Report only the number of lines in this material that include "weight".
■ ■ ■
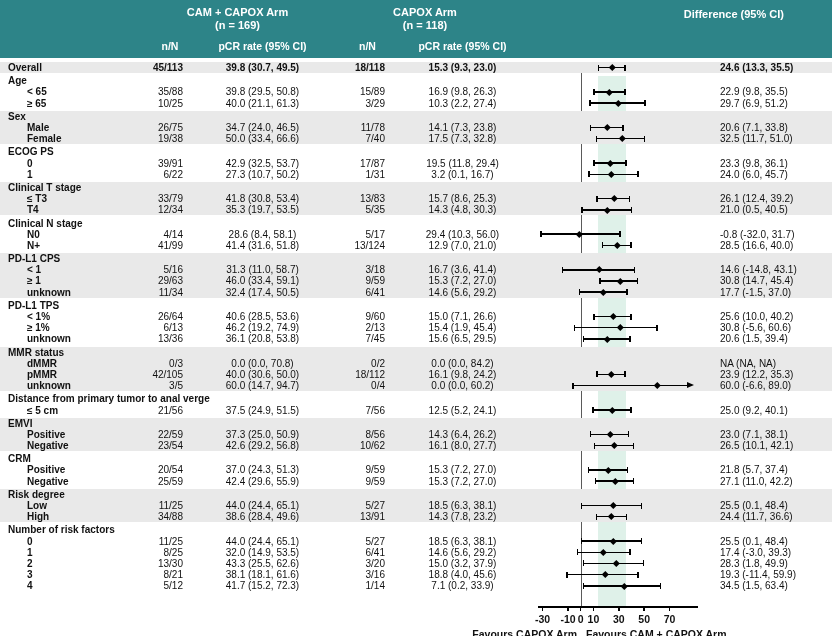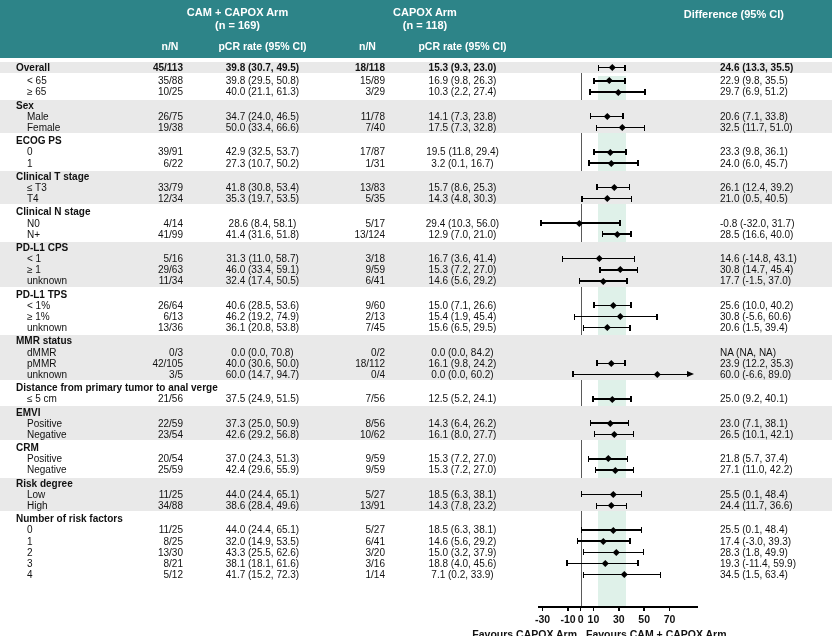--- a/index.html
+++ b/index.html
@@ -23,7 +23,7 @@
   .row{display:grid;grid-template-columns:145px 50px 135px 75px 115px 192px 120px;
        height:11.2px;align-items:center;font-size:10px;line-height:11px;}
   .row.bold{font-weight:bold;}
-  .c-label{padding-left:16px;white-space:nowrap;}
+  .c-label{padding-left:8px;white-space:nowrap;}
   .c-label.sub{padding-left:27px;font-weight:normal;}
   .c-label.head{font-weight:bold;}
   .c-nn1{text-align:right;padding-right:12px;}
■ ■ ■
TASK RESULT:
3